I spend a lot of time trying to explain complex feelings. I don't even know why I feel a need to do that, just that sometimes putting it in writing or saying it out loud helps. When Robbie was diagnosed there was so much advice and there still is but most of that just hurts. I know no one means it to hurt but all I tend to hear is that I am somehow doing this wrong. Then I get mad because I don't know the best way through this, so I'm just doing my best. I'm convinced there isn't a right way. Duchenne is tragic, it asks a lot of a family, and then it asks for more. I don't have answers and I'm not compelled to write about my feelings so I get an answer. I just know that for me being honest with my feelings is the only way I can deal with them. I'm convinced that I am not alone in needing to be upfront with my grief. I don't want to hide it, in fact, I refuse to hide it. Some times it's ugly and angry, sometimes it's sad, but mostly it's just true.

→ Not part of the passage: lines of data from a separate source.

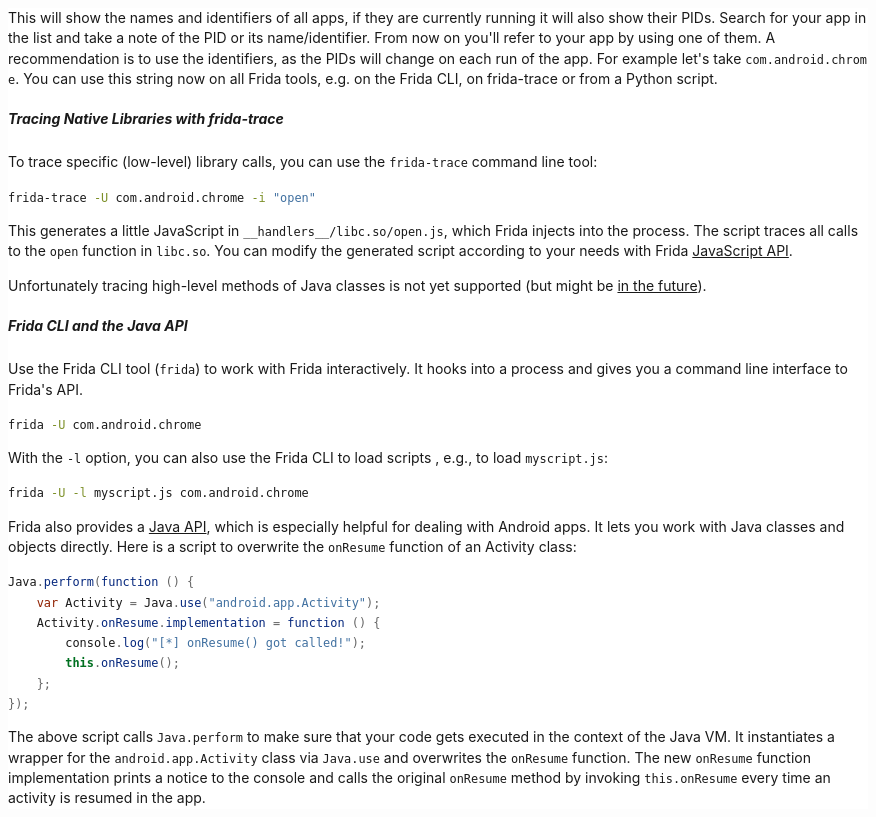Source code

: This will show the names and identifiers of all apps, if they are currently running it will also show their PIDs. Search for your app in the list and take a note of the PID or its name/identifier. From now on you'll refer to your app by using one of them. A recommendation is to use the identifiers, as the PIDs will change on each run of the app. For example let's take `com.android.chrome`. You can use this string now on all Frida tools, e.g. on the Frida CLI, on frida-trace or from a Python script.

##### Tracing Native Libraries with frida-trace

To trace specific (low-level) library calls, you can use the `frida-trace` command line tool:

```bash
frida-trace -U com.android.chrome -i "open"
```

This generates a little JavaScript in `__handlers__/libc.so/open.js`, which Frida injects into the process. The script traces all calls to the `open` function in `libc.so`. You can modify the generated script according to your needs with Frida [JavaScript API](https://www.frida.re/docs/javascript-api/).

Unfortunately tracing high-level methods of Java classes is not yet supported (but might be [in the future](https://github.com/frida/frida-python/issues/70 "Support for tracing high-level methods of Java Classes via patterns")).

##### Frida CLI and the Java API

Use the Frida CLI tool (`frida`) to work with Frida interactively. It hooks into a process and gives you a command line interface to Frida's API.

```bash
frida -U com.android.chrome
```

With the `-l` option, you can also use the Frida CLI to load scripts , e.g., to load `myscript.js`:

```bash
frida -U -l myscript.js com.android.chrome
```

Frida also provides a [Java API](https://www.frida.re/docs/javascript-api/#java "Frida - Java API"), which is especially helpful for dealing with Android apps. It lets you work with Java classes and objects directly. Here is a script to overwrite the `onResume` function of an Activity class:

```java
Java.perform(function () {
    var Activity = Java.use("android.app.Activity");
    Activity.onResume.implementation = function () {
        console.log("[*] onResume() got called!");
        this.onResume();
    };
});
```

The above script calls `Java.perform` to make sure that your code gets executed in the context of the Java VM. It instantiates a wrapper for the `android.app.Activity` class via `Java.use` and overwrites the `onResume` function. The new `onResume` function implementation prints a notice to the console and calls the original `onResume` method by invoking `this.onResume` every time an activity is resumed in the app.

I don't believe I can be strong enough for Robbie if I'm not strong enough to be honest when I feel like I am drowning in feelings. I used to think feeling angry was wrong. Like if I was angry I wouldn't be able to feel the good stuff in my life. The thing I discovered for me is that I am strongest when I let myself feel the weakest. That my way of getting myself, my son, and my family through the hardest things life throws at us is to just embrace the feelings. There is no shame in being sad or angry, just as there is no shame in laughing or just feeling joy.
When we came home after our 2 weeks with our families after Robbie's diagnosis, I was terrified of feeling good. Like it wasn't allowed. That if I made love to my husband, or enjoyed a book, or cooked a meal I liked to cook, I would be selfish. That if Robbie was going to deal with this for the rest of his life I had an obligation to stop enjoying mine. It sounds crazy now, but back then I was so lost nothing made sense to me anymore. All my life I had been able to find a trite saying, a silver lining, something I could point to and know that's why this thing had happened, but duchenne, that I couldn't give a positive spin. That felt like a failure on top of all the other reasons I felt like I had failed.
Eventually, the newness of grief wears off. For some reason, it has become almost expected that as soon as the grief becomes manageable you just push it down and move on. We try to shield ourselves from the things that hurt, to convince ourselves that feeling a bad feeling somehow makes us weak but what makes us weak is not letting those things out. Letting it consume us until we seem fine on the outside but we are a mess internally. I knew when we got a diagnosis that the entire trajectory of my family's life was going to be different than the one I had envisioned. I knew that my kids were going to spend their childhoods dealing with things I couldn't have imagined as a child. I knew that being strong for them made meant giving them a safe place to feel bad, or angry, or sad, or happy. That I had to be honest with my feelings so they could be honest with their own feelings.
I am sad almost every day, some days it's more anger then sadness but its a grief that is a part of who I am because it just is that way. I'm happy too, a lot more then I am sad or angry, I know to appreciate the good things because I know just how fragile they are. My kids get annoyed that I make them celebrate little things that seem insignificant but I tell them they won't ever look back and regret the times they celebrated, No one regrets that but I also want them to know they won't regret the times they let themselves feel bad. That the bad feelings are just as legitimate as the good ones. That a well-placed F word can be satisfying. That standing up for the things you think are right or wrong will always always be worth it.
I refuse to help anyone else be in denial about what is happening to my son. It's not my job to make any of this okay for anyone, even him. It's my job to fight for him, to give him a safe place, to teach him how to handle his emotions. I'm not perfect at it, I do sometimes take the easy way out, and that is okay too. Mostly, when I look back at this time of my life I want to know that I was the most honest, when it hurt the most and when it felt the best.